Toulouse, la ville que nous aimons

Toulouse, nous le savons, est une ville magnifique. C’est pour cela que nous l’aimons, avec passion.

Comme vous, mon Toulouse, c’est celui des places pleines de vie, des terrasses, de la Garonne, du Canal, de la culture, de la fête, de l’engagement associatif. C’est le Toulouse populaire, chaleureux, solidaire. C’est le Toulouse de la jeunesse, du mélange des cultures, des origines. C’est le Toulouse de la résistance et de la liberté, de Calas aux républicains espagnols, de Vanini à la Résistance, de l’accueil de toutes les populations opprimées. C’est le Toulouse du savoir, de l’innovation, de l’aéronautique, de l’université. C’est le Toulouse qui se relève, solidaire et plus fort, après la catastrophe d’AZF. C’est le Toulouse de la Conviviença, notre terre occitane, rebelle, généreuse, où l’on vient d’ailleurs pour étudier, travailler, fonder une famille et dont on ne repart plus jamais.

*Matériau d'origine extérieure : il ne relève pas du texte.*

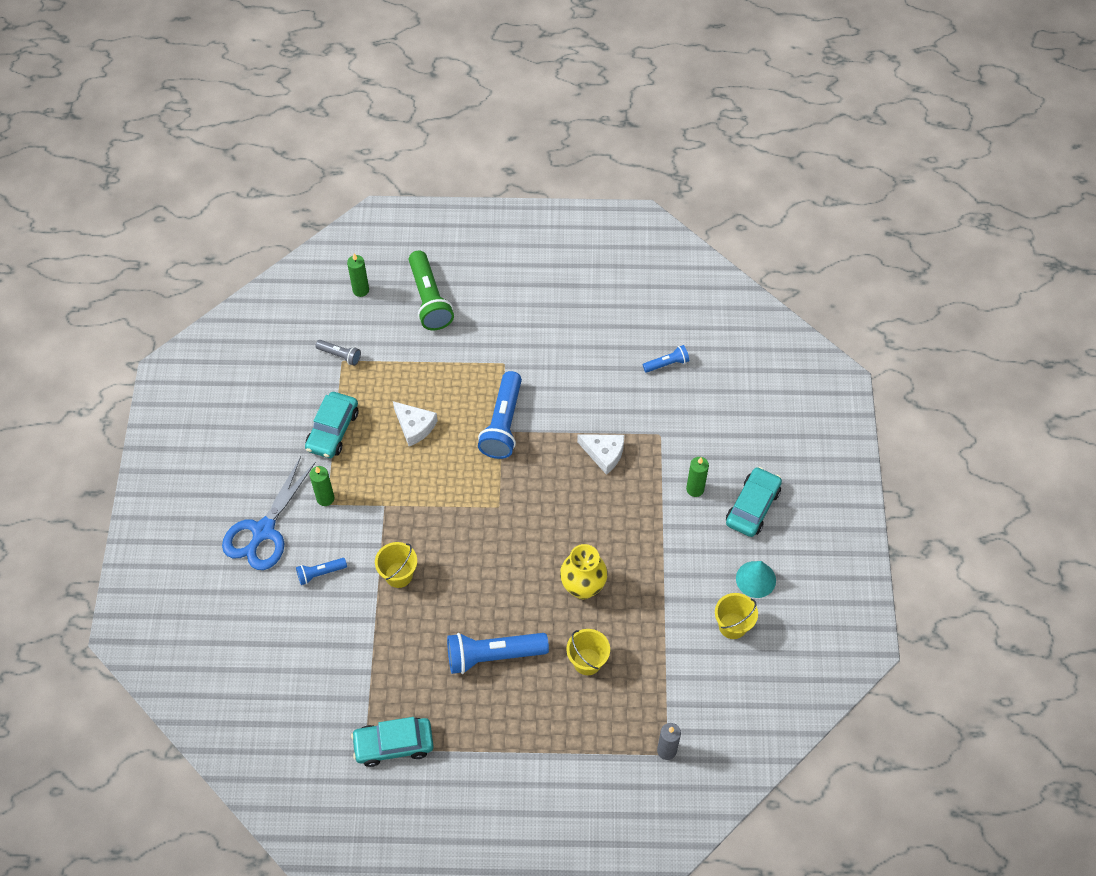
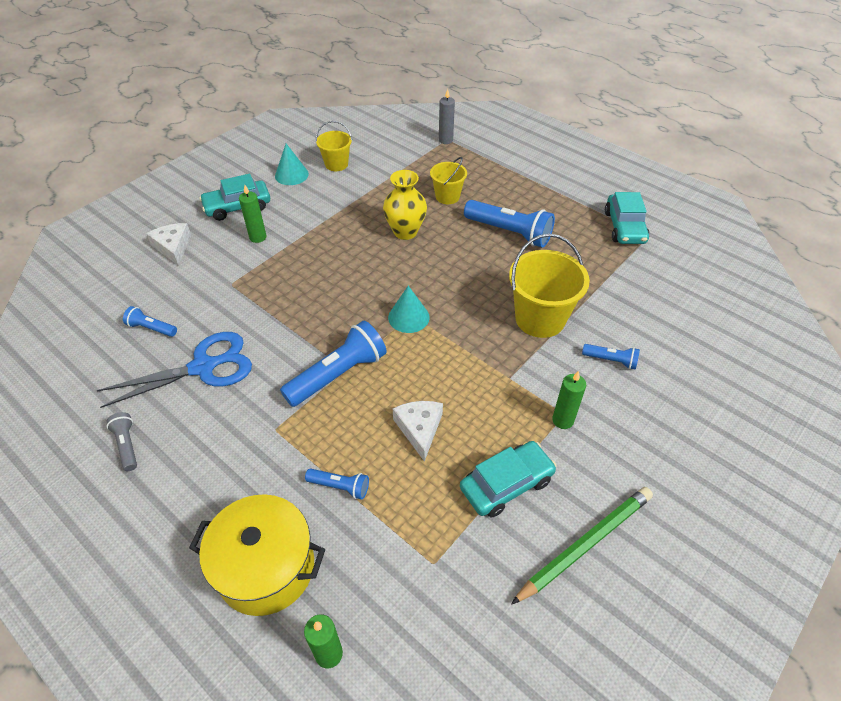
camera: 140 degrees left, 10 degrees down
(263, 428) = (585, 544): none -> green pencil
(263, 531) = (647, 430): blue scissors -> blue scissors (203, 367)
(340, 355) = (430, 573): grey flashlight -> grey flashlight (127, 445)
(393, 744) = (624, 227): turquoise car -> turquoise car turned 60 degrees clockwise
(398, 575) = (540, 319): yellow bucket -> yellow bucket, size x1.72
(429, 299) = (266, 567): green flashlight -> yellow pot
(430, 361) = (340, 486): none -> blue flashlight
(499, 503) = (408, 317): none -> turquoise cone
(604, 453) = (287, 298): white cheese -> white cheese (173, 247)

Mon Toulouse, c’est celui qui refuse le racisme, l’antisémitisme, toutes les formes d’exclusion par la situation, l’origine, la sexualité, le handicap. Mon Toulouse, c’est celui qui se mobilise contre toutes les formes de violences et, en premier lieu, celles faites aux femmes. Mon Toulouse, c’est celui de la tolérance, de la laïcité qui permet de croire, de ne pas croire ou de ne plus croire.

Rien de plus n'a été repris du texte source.